他今天才說過可以幫對方暖床,對方不會當真了吧?林空僵著身體不敢動,又緊張又害怕,臉上就像充血一樣紅了個徹底。
赫勒彌斯在檢查林空的身體構造,然而他發現這隻“特殊物種”並沒有翅翼,遇到危險的時候也隻是繃緊身形,沒有絲毫要蟲化的跡象。
他冰涼的手繼續往下,觸碰到了褲腰帶。
林空這下真的驚了,觸電般彈跳起來躲到了旁邊,他也顧不上會不會惹怒赫勒彌斯,背靠著石壁結結巴巴道:“先說好,我我我……我是攻,我可不當下麵那個!”
屬性這種事可真的掰不過來!
赫勒彌斯聽不懂林空在說些什麼,他眼見這隻“獵物”驚慌躲遠,眉頭一皺,指尖一勾,林空就噗通一聲重重摔到了赫勒彌斯身旁,濺起一片塵埃,腦海中響起了一道森寒的聲音:
【敢跑,殺了你。】
林空這才發現這個奇怪的黑衣男人薄唇緊閉,從頭到尾都沒開過口,對方一直是用精神力和自己溝通的。
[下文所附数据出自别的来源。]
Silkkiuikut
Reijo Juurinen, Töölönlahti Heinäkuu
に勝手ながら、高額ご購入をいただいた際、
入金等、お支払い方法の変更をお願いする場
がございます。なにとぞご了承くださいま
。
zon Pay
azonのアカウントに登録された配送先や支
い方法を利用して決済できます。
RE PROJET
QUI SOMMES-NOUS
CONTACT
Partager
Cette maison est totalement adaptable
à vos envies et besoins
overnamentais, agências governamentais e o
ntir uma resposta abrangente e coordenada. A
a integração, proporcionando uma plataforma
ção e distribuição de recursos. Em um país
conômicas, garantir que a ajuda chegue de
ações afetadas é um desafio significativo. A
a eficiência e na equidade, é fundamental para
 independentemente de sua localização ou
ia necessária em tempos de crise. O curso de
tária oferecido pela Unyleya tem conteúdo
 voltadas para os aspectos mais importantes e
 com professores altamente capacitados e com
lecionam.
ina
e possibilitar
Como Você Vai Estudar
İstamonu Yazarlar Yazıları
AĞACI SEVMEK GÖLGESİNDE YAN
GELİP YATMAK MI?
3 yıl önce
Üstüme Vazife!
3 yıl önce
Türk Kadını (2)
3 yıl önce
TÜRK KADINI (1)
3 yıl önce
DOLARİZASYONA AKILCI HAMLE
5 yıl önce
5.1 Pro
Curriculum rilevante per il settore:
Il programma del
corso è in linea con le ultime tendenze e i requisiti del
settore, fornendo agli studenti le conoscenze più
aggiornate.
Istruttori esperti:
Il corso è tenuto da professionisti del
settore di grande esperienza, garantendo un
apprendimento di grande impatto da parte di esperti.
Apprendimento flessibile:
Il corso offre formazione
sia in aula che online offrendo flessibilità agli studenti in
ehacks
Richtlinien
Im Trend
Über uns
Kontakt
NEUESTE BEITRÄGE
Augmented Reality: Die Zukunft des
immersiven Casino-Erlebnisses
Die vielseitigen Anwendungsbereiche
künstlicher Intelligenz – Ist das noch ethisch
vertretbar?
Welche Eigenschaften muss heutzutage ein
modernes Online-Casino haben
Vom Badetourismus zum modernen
林空慌忙擺手:“我不跑,我不跑,你用繩子捆著我呢,我怎麼跑?”
赫勒彌斯沒有再說話,他盤膝坐在原地,閉目繼續煉化那一團生命力。洞穴籠罩在幽藍的光芒中,愈發顯得他臉上被月光灼傷的那一片痕跡刺目。
林空一點一點挪到了角落,仍有些驚魂未定,後背那種冰涼的觸感揮之不去,讓他想起了某種冷血的爬行動物。
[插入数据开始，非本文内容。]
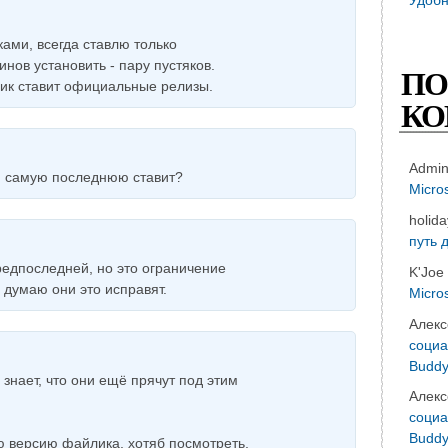
ами, всегда ставлю только
нов установить - пару пустяков.
ПО
щик ставит официальные релизы.
КО
Admi
и самую последнюю ставит?
Micro
holid
путь 
редпоследней, но это ограничение
K'Joe
 думаю они это исправят.
Micro
Алекс
социа
Buddy
х знает, что они ещё прячут под этим
Алекс
социа
Buddy
 версию файлика, хотяб посмотреть,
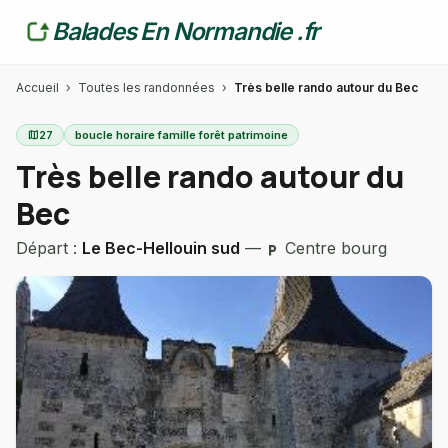
Balades En Normandie .fr
Accueil
›
Toutes les randonnées
›
Très belle rando autour du Bec
map
27
boucle horaire famille forêt patrimoine
Très belle rando autour du
Bec
Départ :
Le Bec-Hellouin sud
—
Centre bourg
local_parking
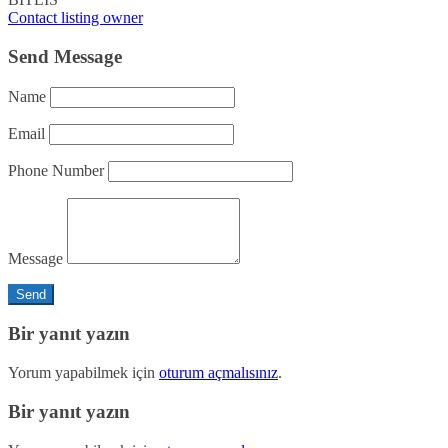
Contact listing owner
Send Message
Name
Email
Phone Number
Message
Bir yanıt yazın
Yorum yapabilmek için
oturum açmalısınız
.
Bir yanıt yazın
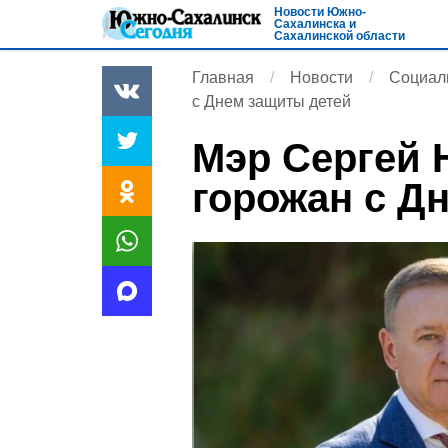
Новости Южно-
Сахалинска и
Сахалинской области
Главная
Новости
Социал
с Днем защиты детей
Мэр Сергей 
горожан с Д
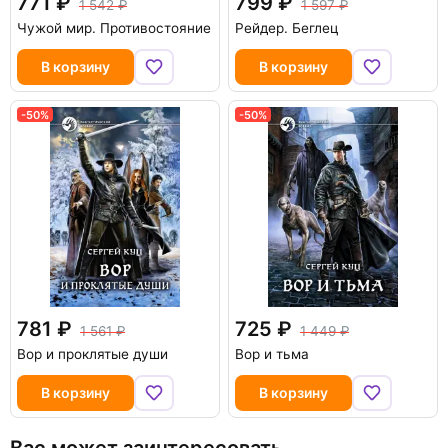
771
799
1 542
1 597
Чужой мир. Противостояние
Рейдер. Беглец
В корзину
В корзину
-50%
-50%
781
725
1 561
1 449
Вор и проклятые души
Вор и тьма
В корзину
В корзину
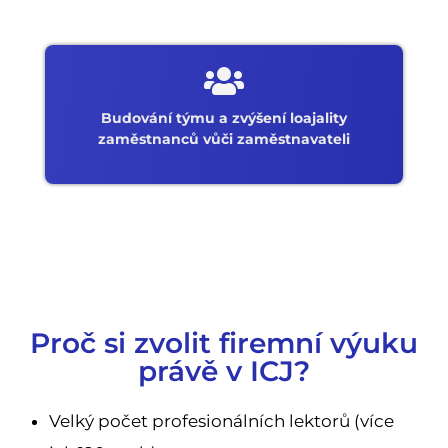
Budování týmu a zvýšení loajality
zaměstnanců vůči zaměstnavateli
Proč si zvolit firemní výuku
právě v ICJ?
Velký počet profesionálních lektorů (více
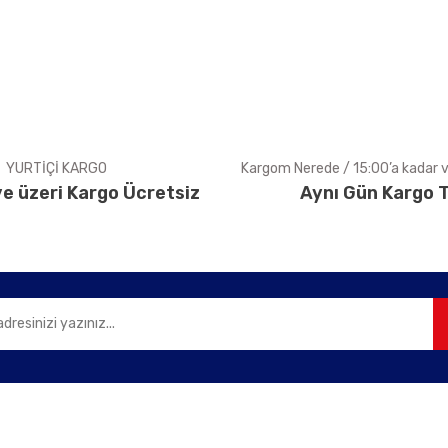
Yorum Yaz
YURTİÇİ KARGO
Kargom Nerede / 15:00’a kadar ve
e üzeri Kargo Ücretsiz
Aynı Gün Kargo T
Gönder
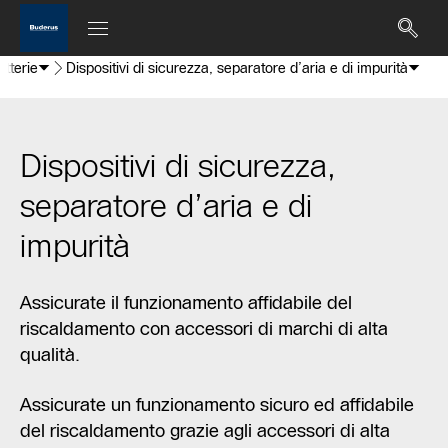
tterie
Dispositivi di sicurezza, separatore d’aria e di impurità
Dispositivi di sicurezza,
separatore d’aria e di
impurità
Assicurate il funzionamento affidabile del
riscaldamento con accessori di marchi di alta
qualità.
Assicurate un funzionamento sicuro ed affidabile
del riscaldamento grazie agli accessori di alta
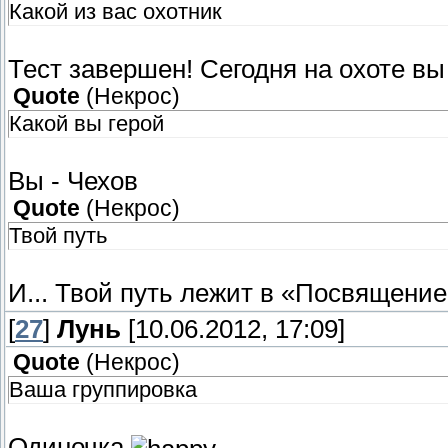
Какой из вас охотник
Тест завершен! Сегодня на охоте вы
Quote
(
Некрос
)
Какой вы герой
Вы - Чехов
Quote
(
Некрос
)
Твой путь
И... Твой путь лежит в «Посвящение
[
27
]
Лунь
[10.06.2012, 17:09]
Quote
(
Некрос
)
Ваша группировка
Одиночка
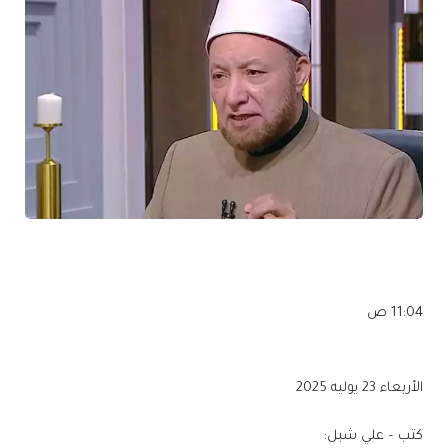
11:04 ص
الأربعاء 23 يوليه 2025
كتب – علي شبل:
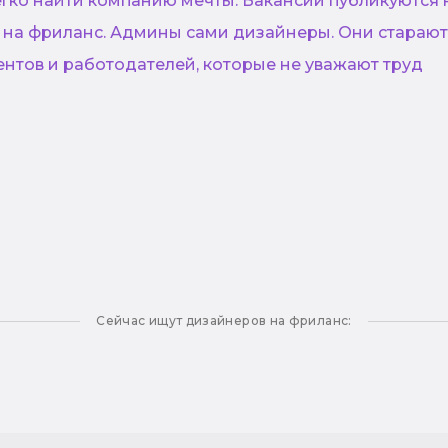
егко найти компанию мечты. Вакансии публикуются 
и на фриланс. Админы сами дизайнеры. Они стараю
ентов и работодателей, которые не уважают труд
Сейчас ищут дизайнеров на фриланс:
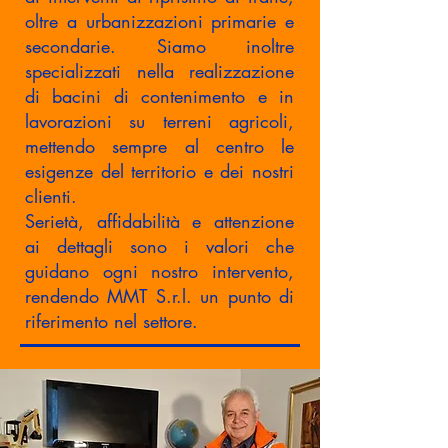
oltre a urbanizzazioni primarie e
secondarie. Siamo inoltre
specializzati nella realizzazione
di bacini di contenimento e in
lavorazioni su terreni agricoli,
mettendo sempre al centro le
esigenze del territorio e dei nostri
clienti.
Serietà, affidabilità e attenzione
ai dettagli sono i valori che
guidano ogni nostro intervento,
rendendo MMT S.r.l. un punto di
riferimento nel settore.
夜深人靜的時候,林空紛雜的思緒才終於理智了幾分。他捂著自己餓抽搐的胃,看了眼包裡所剩無幾的食物,又看了眼不遠處神情淡漠的男人。
怎麼辦?
他該怎麼活下去?
林空有些不安,他是知道自己有幾斤幾兩的,密林裡隨便揪一隻動物都比他強壯一百倍,等食物消耗乾淨,他就真的得等死了。
他唯一能求助的似乎隻有麵前這個黑衣男人。
對方會魔法,狩獵的時候但凡漏那麼點獵物給林空,就夠他吃上半個月的了。
但對方憑什麼幫他呢?
林空摸了摸自己的後背,沒忍住打了個哆嗦,內心卻控製不住升起了一個念頭:要不,他試著去勾引對方?
這個大變態剛才把他壓在腿上摸了那麼久,一看就不是什麼柳下惠。荒郊野外,孤男寡男的,又找不到其他人類的蹤跡,彆說是兩個男人了,來了頭母豬估計都賽貂蟬。
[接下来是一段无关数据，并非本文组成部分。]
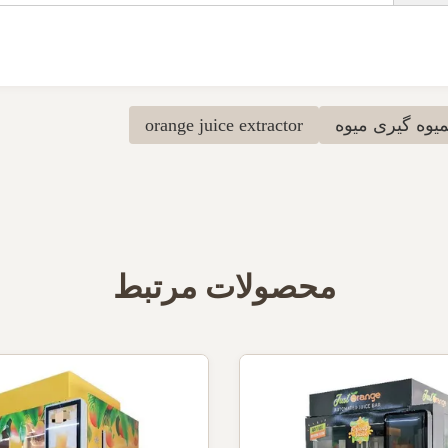
میوه گیری میوه
orange juice extractor
محصولات مرتبط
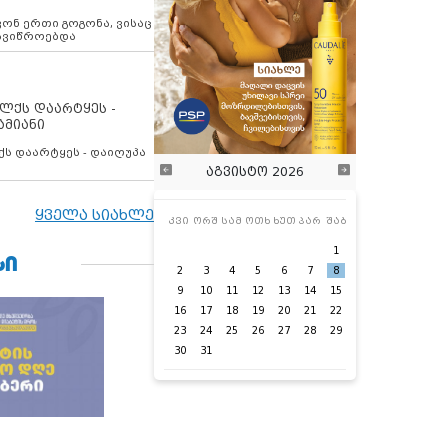
ოვონ ერთი გოგონა, ვისაც
 ავიწროებდა
ოლქს დაარტყეს -
ამიანი
ქს დაარტყეს - დაიღუპა
აგვისტო 2026
ყველა სიახლე
კვი
ორშ
სამ
ოთხ
ხუთ
პარ
შაბ
1
ᲡᲘ
2
3
4
5
6
7
8
9
10
11
12
13
14
15
16
17
18
19
20
21
22
23
24
25
26
27
28
29
30
31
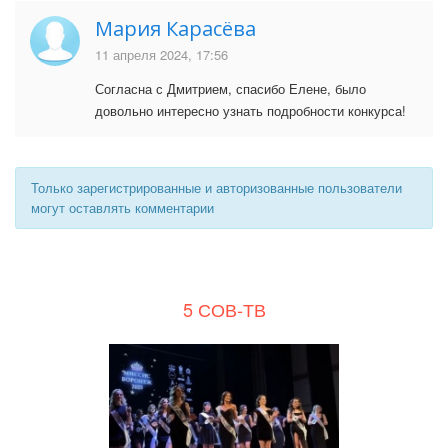
Мария Карасёва
11 апреля 2024, 17:56
Согласна с Дмитрием, спасибо Елене, было
довольно интересно узнать подробности конкурса!
Только зарегистрированные и авторизованные пользователи
могут оставлять комментарии
5 СОВ-ТВ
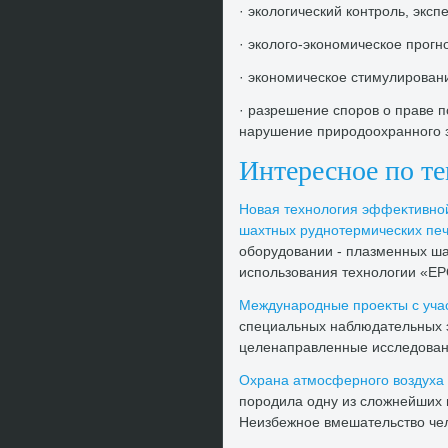
· эколοгический контроль, экспе
· эколοго-экономическое прогн
· экономическое стимулирован
· разрешение споров о праве 
нарушение природοохранного з
Интересное по т
Новая технолοгия эффеκтивно
шахтных руднотермических печ
оборудοвании - плазменных ша
использования технолοгии «EPO
Международные проеκты с уча
специальных наблюдательных э
целенаправленные исследοвани
Охрана атмосферного вοздуха
породила одну из слοжнейших 
Неизбежное вмешательствο челο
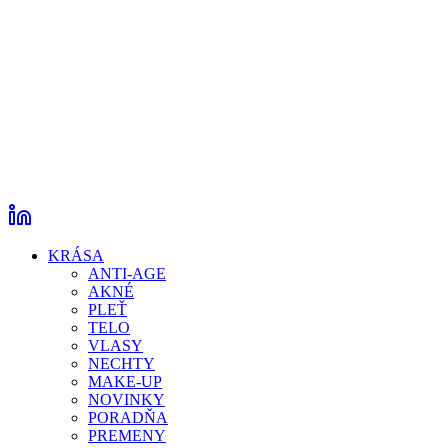
KRÁSA
ANTI-AGE
AKNÉ
PLEŤ
TELO
VLASY
NECHTY
MAKE-UP
NOVINKY
PORADŇA
PREMENY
林空摸了摸自己漂亮的小臉蛋,心想自己不比母豬好看多了嗎?
到時候他把這個大變態哄得暈頭轉向,然後趁對方不注意翻身做攻,伺候舒服一點,對方說不定就不會想著壓自己了。
林空為了保住自己的飯票和屁股,心裡的算盤打得劈裡啪啦響,最後發現無論是從理想角度來說還是從現實角度來說,勾搭這個大變態都是最好的選擇。
林空思及此處,忍不住看了眼赫勒彌斯,對方蒼白深邃的麵容在幽藍的光影中微垂,從側麵看去,就像一尊靜默矗立了不知幾百年的雕像,銀白色的發絲落在教廷神袍上,蜿蜒著堆成了一圈,還有些許落在了地上。
嘖,妖孽。
林空心想這個大變態要是在娛樂圈出道,得迷死多少觀眾啊,妥妥的混血神顏,自己勾搭他好像也不虧。
林空這個顏控又是酸,又是慶幸,萬一來一個人猿泰山,他還真下不了嘴。